Continued increases in U.S. output could erode bullish sentiment based on speculations that the global market is moving towards rebalancing since the Organization of Petroleum Exporting Countries and their 10 non-OPEC allies are said to be complying with their agreement to a 1.8 million barrel-per-day (bpd) production cut. There's consensus the OPEC-led output cuts will be extended beyond their March 2018 deadline, but no confirmation so far.

In addition, there were reports of a potential increase in Nigerian crude loadings after a force majeure on Bonny Light crude was lifted after a two-week downtime. The force majeure was declared on Sept. 16 due to issues at one of the two export pipelines, reducing Bonny Light exports to 161,000 bpd.
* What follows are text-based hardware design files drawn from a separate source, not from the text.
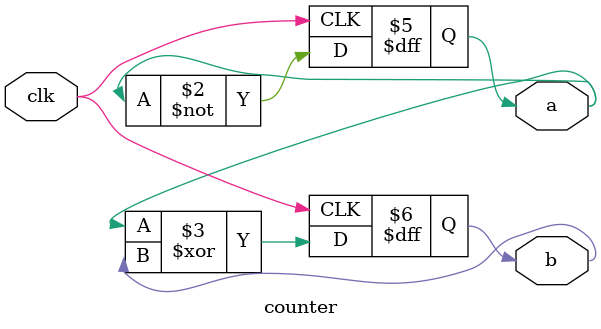
<source format=v>
module counter(clk, a, b);
   input clk;
   output reg a,b;

   initial begin
      a = 0;
      b = 0;
   end
   
   always @ (posedge clk)
     begin
	a <= ~a;
	b <= a ^ b;
     end
endmodule // counter


</source>
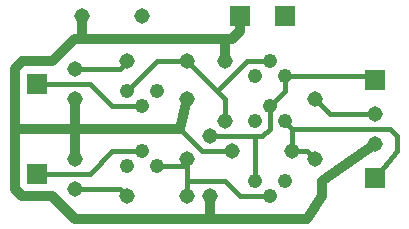
<source format=gbl>
G04 Output by ViewMate Deluxe V11.0.9  PentaLogix LLC*
G04 Sun May 11 19:10:48 2014*
%FSLAX33Y33*%
%MOMM*%
%IPPOS*%
%ADD10C,1.3081*%
%ADD11R,1.8009X1.8009*%
%ADD12C,1.209*%
%ADD13C,0.4064*%
%ADD14C,0.8128*%

%LPD*%
X0Y0D2*D13*G1X16764Y6815D2*X16764Y8085D1*X11684Y6815D2*X11049Y7450D1*X7239Y7450*X4064Y8720D2*X8509Y8720D1*X10414Y10625*X12954Y10625*X11684Y18245D2*X11049Y17610D1*X7239Y17610*X4064Y16340D2*X8509Y16340D1*X10414Y14435*X12954Y14435*X11684Y15705D2*X14224Y18245D1*X16764Y18245*X19304Y15705*X23749Y18245D2*X21844Y18245D1*X19304Y15705*X19939Y15070*X19939Y13165*X20574Y10625D2*X18034Y10625D1*X16129Y12530*X22479Y11895D2*X18669Y11895D1*X25654Y12530D2*X25654Y10625D1*X26924Y10625*X27559Y9990*X32639Y8402D2*X34544Y10625D1*X34544Y11895*X33909Y12530*X25654Y12530*X25019Y13165*X27559Y15070D2*X28829Y13800D1*X32639Y13800*X32639Y16657D2*X32004Y16975D1*X25019Y16975*X25019Y15705*X23749Y14435*X23749Y12530*X23114Y11895*X22479Y11895*X22479Y8085*X23749Y6815D2*X21209Y6815D1*X19939Y8085*X16764Y8085*X16764Y9355*X16764Y9990D2*X16764Y9355D1*X14224Y9355*D14*X32639Y11260D2*X28194Y8085D1*X28194Y6815*X26924Y4910*X18669Y4910*X18669Y6815D2*X18669Y4910D1*X7239Y4910*X7239Y12530D2*X7239Y9990D1*X2159Y12530D2*X2159Y17610D1*X2794Y18245*X5334Y18245*X7239Y20150*X7874Y20150*X7874Y22055D2*X7874Y20150D1*X19939Y20150*X21209Y22055D2*X21209Y20785D1*X20574Y20150*X19939Y20150*X19939Y18245*X16764Y15070D2*X16129Y12530D1*X7239Y12530*X7239Y15070D2*X7239Y12530D1*X2159Y12530*X2159Y7450*X2794Y6815*X5334Y6815*X7239Y4910*D10*X27559Y15070D3*X32639Y13800D3*X32639Y11260D3*X27559Y9990D3*X25654Y10625D3*X20574Y10625D3*X7239Y15070D3*X7239Y17610D3*X11684Y18245D3*X7874Y22055D3*X12954Y22055D3*X19939Y18245D3*X16764Y18245D3*X16764Y15070D3*X19939Y13165D3*X18669Y11895D3*X16764Y9990D3*X18669Y6815D3*X16764Y6815D3*X11684Y6815D3*X7239Y9990D3*X7239Y7450D3*D11*X32639Y8402D3*X4064Y8720D3*X4064Y16340D3*X21209Y22055D3*X25019Y22055D3*X32639Y16657D3*D12*X14224Y9355D3*X11684Y9355D3*X12954Y10625D3*X11684Y15705D3*X12954Y14435D3*X14224Y15705D3*X22479Y16975D3*X23749Y18245D3*X25019Y16975D3*X25019Y13165D3*X23749Y14435D3*X22479Y13165D3*X22479Y8085D3*X23749Y6815D3*X25019Y8085D3*X0Y0D2*M02*
</source>
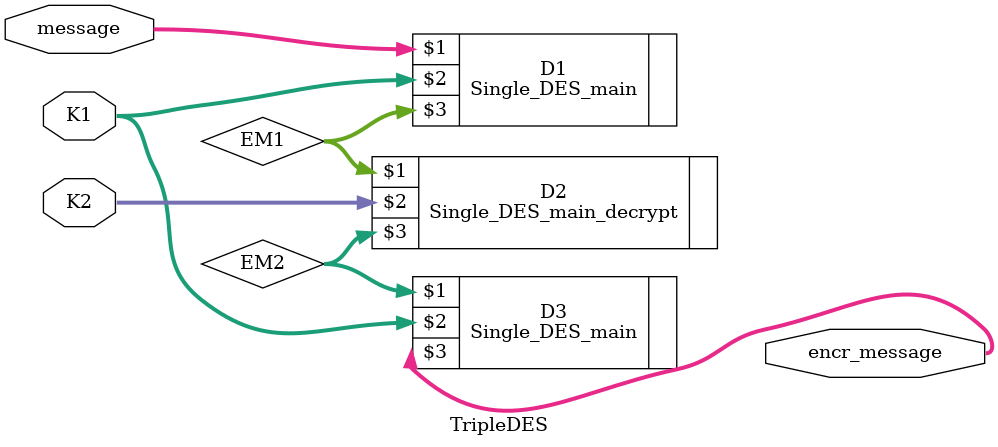
<source format=v>
`timescale 1ns / 1ps


module TripleDES(
    input [1:64] message,
    input [1:64] K1,
    input [1:64] K2,
    output [1:64] encr_message
    );
    wire [1:64]EM1,EM2;
    Single_DES_main D1(message,K1,EM1);
    Single_DES_main_decrypt D2(EM1,K2,EM2);
    Single_DES_main D3(EM2,K1,encr_message);
    //bf_demux inp(message_sw, K1_sw, K2_sw, message, K1, K2);
endmodule

</source>
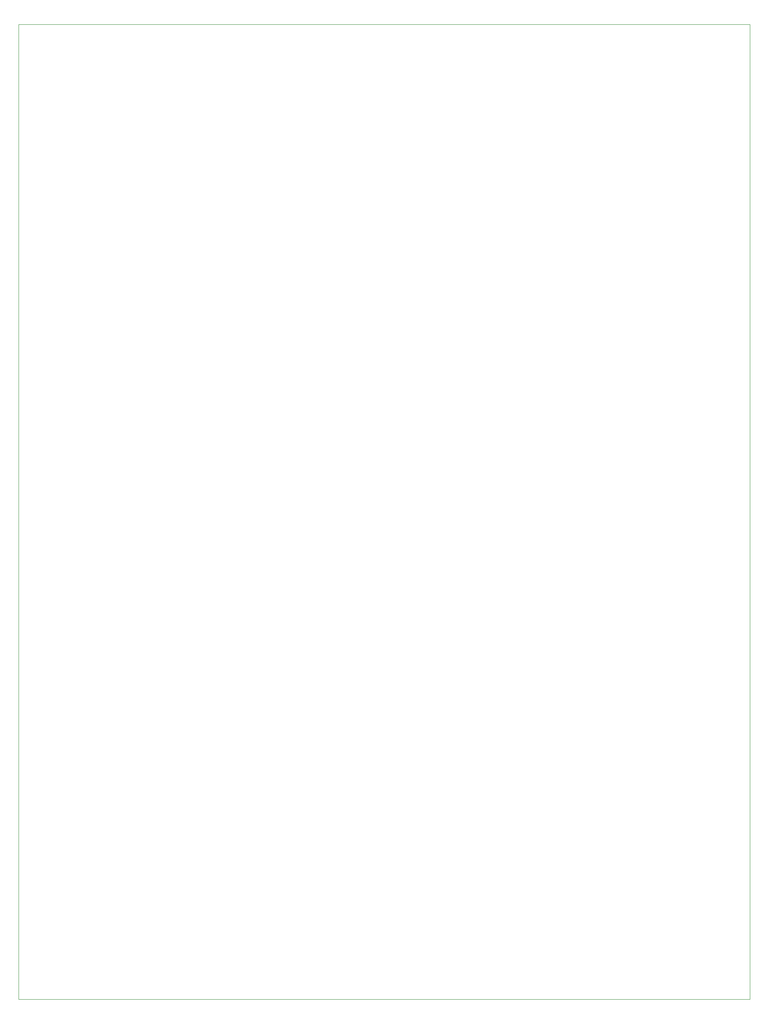
<source format=gbr>
G04 #@! TF.FileFunction,Profile,NP*
%FSLAX46Y46*%
G04 Gerber Fmt 4.6, Leading zero omitted, Abs format (unit mm)*
G04 Created by KiCad (PCBNEW 4.0.6-e0-6349~53~ubuntu16.04.1) date Sun Aug  6 20:38:46 2017*
%MOMM*%
%LPD*%
G01*
G04 APERTURE LIST*
%ADD10C,0.150000*%
%ADD11C,0.100000*%
G04 APERTURE END LIST*
D10*
D11*
X164000000Y-13000000D02*
X164000000Y-213000000D01*
X14000000Y-213000000D02*
X164000000Y-213000000D01*
X14000000Y-13000000D02*
X14000000Y-213000000D01*
X14000000Y-13000000D02*
X164000000Y-13000000D01*
M02*

</source>
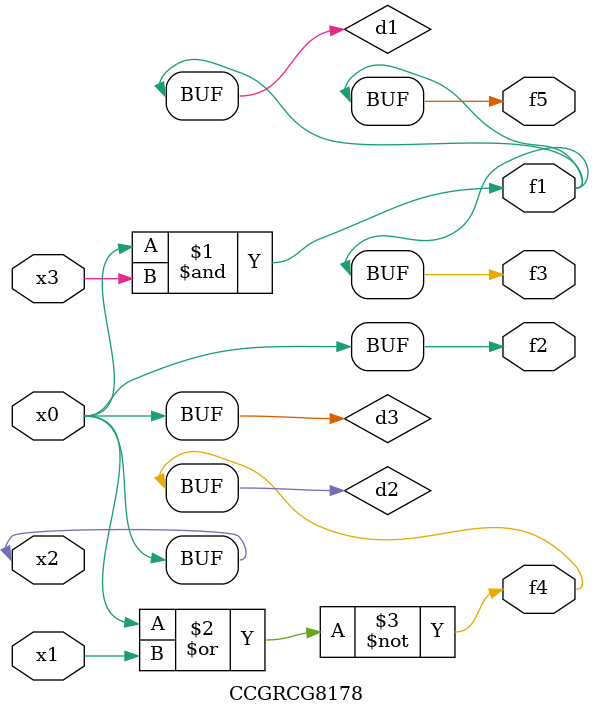
<source format=v>
module CCGRCG8178(
	input x0, x1, x2, x3,
	output f1, f2, f3, f4, f5
);

	wire d1, d2, d3;

	and (d1, x2, x3);
	nor (d2, x0, x1);
	buf (d3, x0, x2);
	assign f1 = d1;
	assign f2 = d3;
	assign f3 = d1;
	assign f4 = d2;
	assign f5 = d1;
endmodule

</source>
A stronger dollar exerted a downward pressure on oil futures. The greenback, which trades inverse to oil futures, rose to a four-week high versus its peer currencies on expectations the U.S. Federal Reserve will hike federal funds rates for the third time this year, probably in December.

Strong U.S. economic data this morning showing durable goods orders jumped by a more-than-expected 1.7% in August only solidified the feeling that the economy can withstand higher interest rates, and the dollar edged further up.

Technically, the Brent and West Texas Intermediate crude oil futures contracts are sideways and Brent contract continues to test resistance at $59.59, with WTI trading above $50.42 resistance. In arbitrage trade, the Brent premium over WTI is near a two-year high of $6.35 bbl, down 21 cents from Tuesday's close. October ULSD, RBOB and Brent futures markets remained in backwardation, which indicates strong short-term demand.

At 9:00 a.m. EDT, NYMEX November WTI crude was little changed, up 3 cents at $51.91 bbl while below the $52.43 five-month spot high posted Tuesday. November Brent crude on the Intercontinental Exchange fell 18 cents to $58.26 bbl, holding below the 27-month spot high of $59.49 posted Tuesday.

NYMEX October ULSD futures were little changed, up 0.60 cent to $1.8513 gallon but remains below Tuesday's 27-month spot high of $1.8646. The October RBOB futures contract dropped 2.30 cents to $1.6758 gallon.